A dead pixel is a defective pixel that remains unlit on an LCD screen, monitor, Camera Charge-coupled device or CMOS sensor.
The term "dead pixel" is often erroneously applied to other defective pixels, but they have separate terms. A permanently lit (white) pixel is called a hot pixel, and a pixel that stays on a solid color (red, green, or blue) is known as a stuck pixel.
In LCD manufacture, it is common for a display to be manufactured that has a number of sub-pixel defects (each pixel is composed of three primary-colored sub-pixels). The number of faulty pixels tolerated before a screen is rejected is dependent on the "Class" which the manufacturer has given the display (although officially described by the ISO 13406-2 standard, not all manufacturers interpret this the same way, or follow it at all). Some manufacturers have a zero-tolerance policy with regard to LCD screens, rejecting all units found to have any number of sub-pixel or pixel defects, meaning the display is a "Class I" display. Others reject them according to the number of total defects, or the number of defects in a given group, or other definitions. Some screens come with a leaflet stating how many dead pixels they are allowed to have before you can send them back to the manufacturer. Dead pixels can also occur in clusters and these are particularly annoying and in most cases these can be sent back the manufacturer.
In some cases, the manufacturer sends all screens to sale, and then replaces the screen if the customer reports the unit as faulty and the dead pixels meet their minimum requirements for return.

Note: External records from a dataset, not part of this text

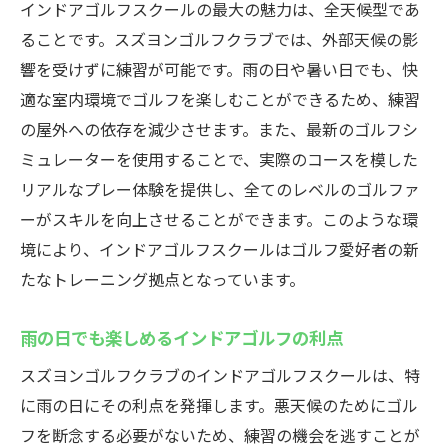
インドアゴルフスクールの最大の魅力は、全天候型であ
ることです。スズヨンゴルフクラブでは、外部天候の影
響を受けずに練習が可能です。雨の日や暑い日でも、快
適な室内環境でゴルフを楽しむことができるため、練習
の屋外への依存を減少させます。また、最新のゴルフシ
ミュレーターを使用することで、実際のコースを模した
リアルなプレー体験を提供し、全てのレベルのゴルファ
ーがスキルを向上させることができます。このような環
境により、インドアゴルフスクールはゴルフ愛好者の新
たなトレーニング拠点となっています。
雨の日でも楽しめるインドアゴルフの利点
スズヨンゴルフクラブのインドアゴルフスクールは、特
に雨の日にその利点を発揮します。悪天候のためにゴル
フを断念する必要がないため、練習の機会を逃すことが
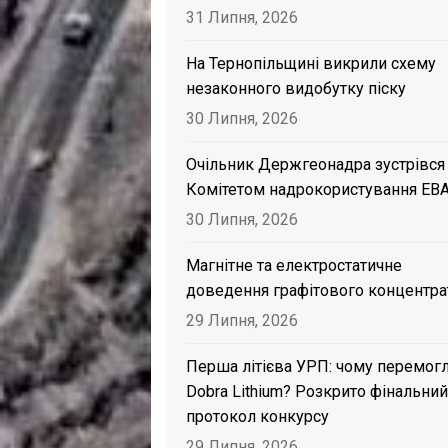
31 Липня, 2026
На Тернопільщині викрили схему
незаконного видобутку піску
30 Липня, 2026
Очільник Держгеонадра зустрівся
Комітетом надрокористування EB
30 Липня, 2026
Магнітне та електростатичне
доведення графітового концентра
29 Липня, 2026
Перша літієва УРП: чому перемог
Dobra Lithium? Розкрито фінальний
протокол конкурсу
29 Липня, 2026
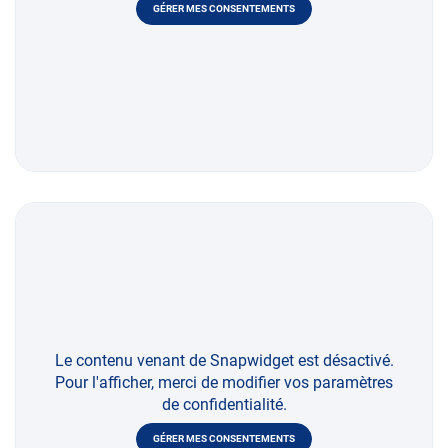
GÉRER MES CONSENTEMENTS
Le contenu venant de Snapwidget est désactivé.
Pour l'afficher, merci de modifier vos paramètres
de confidentialité.
GÉRER MES CONSENTEMENTS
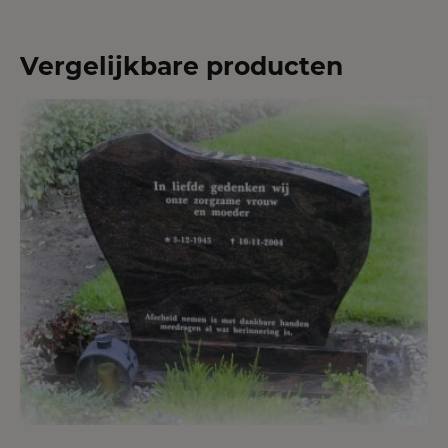
Vergelijkbare producten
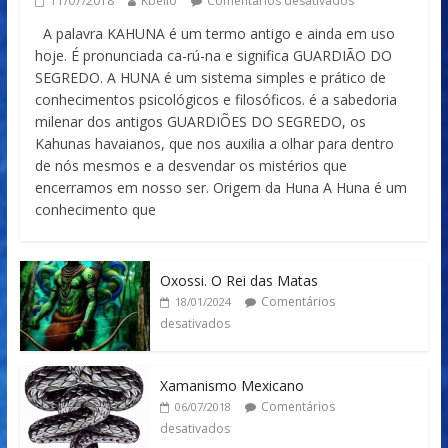
11/07/2018
Kbello
Comentários desativados
A palavra KAHUNA é um termo antigo e ainda em uso
hoje. É pronunciada ca-rú-na e significa GUARDIÃO DO
SEGREDO. A HUNA é um sistema simples e prático de
conhecimentos psicológicos e filosóficos. é a sabedoria
milenar dos antigos GUARDIÕES DO SEGREDO, os
Kahunas havaianos, que nos auxilia a olhar para dentro
de nós mesmos e a desvendar os mistérios que
encerramos em nosso ser. Origem da Huna A Huna é um
conhecimento que
Oxossi. O Rei das Matas
Comentários
18/01/2024
desativados
Xamanismo Mexicano
Comentários
06/07/2018
desativados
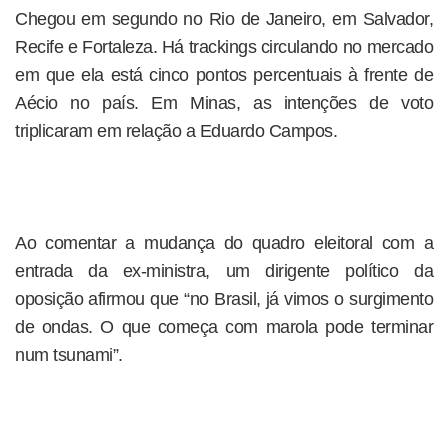
Chegou em segundo no Rio de Janeiro, em Salvador,
Recife e Fortaleza. Há trackings circulando no mercado
em que ela está cinco pontos percentuais à frente de
Aécio no país. Em Minas, as intenções de voto
triplicaram em relação a Eduardo Campos.
Ao comentar a mudança do quadro eleitoral com a
entrada da ex-ministra, um dirigente político da
oposição afirmou que “no Brasil, já vimos o surgimento
de ondas. O que começa com marola pode terminar
num tsunami”.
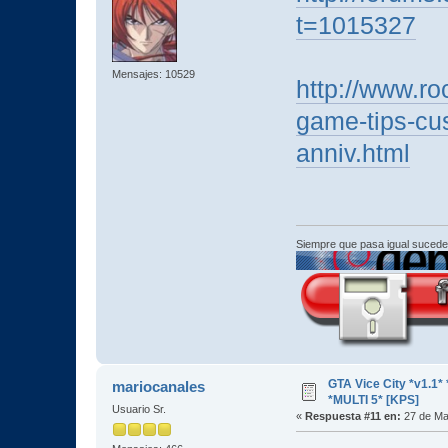
t=1015327
Mensajes: 10529
http://www.ro
game-tips-cus
anniv.html
Siempre que pasa igual sucede
GTA Vice City *v1.
mariocanales
*MULTI 5* [KPS]
Usuario Sr.
«
Respuesta #11 en:
27 de Ma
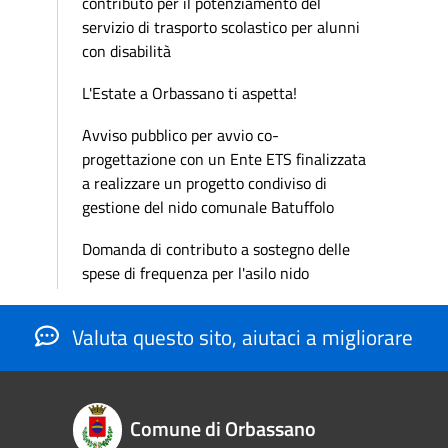
contributo per il potenziamento del
servizio di trasporto scolastico per alunni
con disabilità
L'Estate a Orbassano ti aspetta!
Avviso pubblico per avvio co-
progettazione con un Ente ETS finalizzata
a realizzare un progetto condiviso di
gestione del nido comunale Batuffolo
Domanda di contributo a sostegno delle
spese di frequenza per l'asilo nido
Valuta questo sito, aiutaci a migliorare
Comune di Orbassano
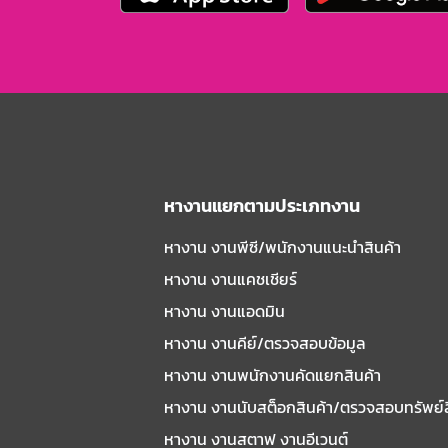
หางานแยกตามประเภทงาน
หางาน งานพีซี/พนักงานแนะนําสินค้า
หางาน งานแคชเชียร์
หางาน งานแอดมิน
หางาน งานคีย์/ตรวจสอบข้อมูล
หางาน งานพนักงานคัดแยกสินค้า
หางาน งานนับสต็อกสินค้า/ตรวจสอบทรัพย์
หางาน งานสตาฟ งานอีเวนต์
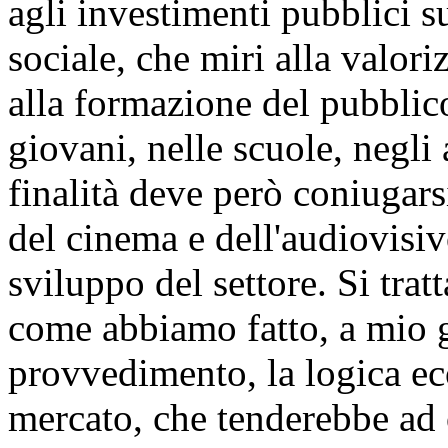
agli investimenti pubblici s
sociale, che miri alla valor
alla formazione del pubblico
giovani, nelle scuole, negli
finalità deve però coniugars
del cinema e dell'audiovisiv
sviluppo del settore. Si trat
come abbiamo fatto, a mio g
provvedimento, la logica eco
mercato, che tenderebbe ad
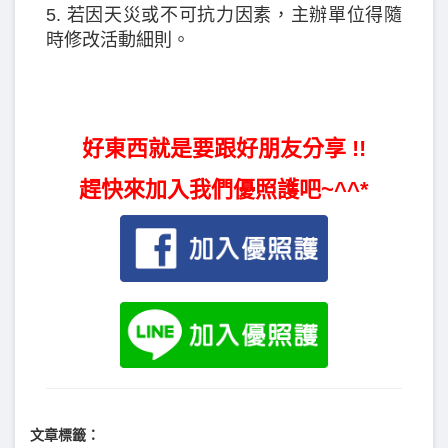
5. 若因天災或不可抗力因素，主辦單位得隨
時修改活動細則。
好東西就是要跟好朋友分享 !!
趕快來加入我們優照護吧~^^*
文章標籤：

Recently, this has become a hot button topic with the Sony Playstation Portable system as many units have shipped to sale with dead pixels to varying degrees, and there has not been a clear policy on return requirements (see that article's Criticisms section).
The majority of dead pixels are only noticeable on a solid color background, for example through the use of the "Dead Pixel Checkers" which consist of 4-5 solid-color images.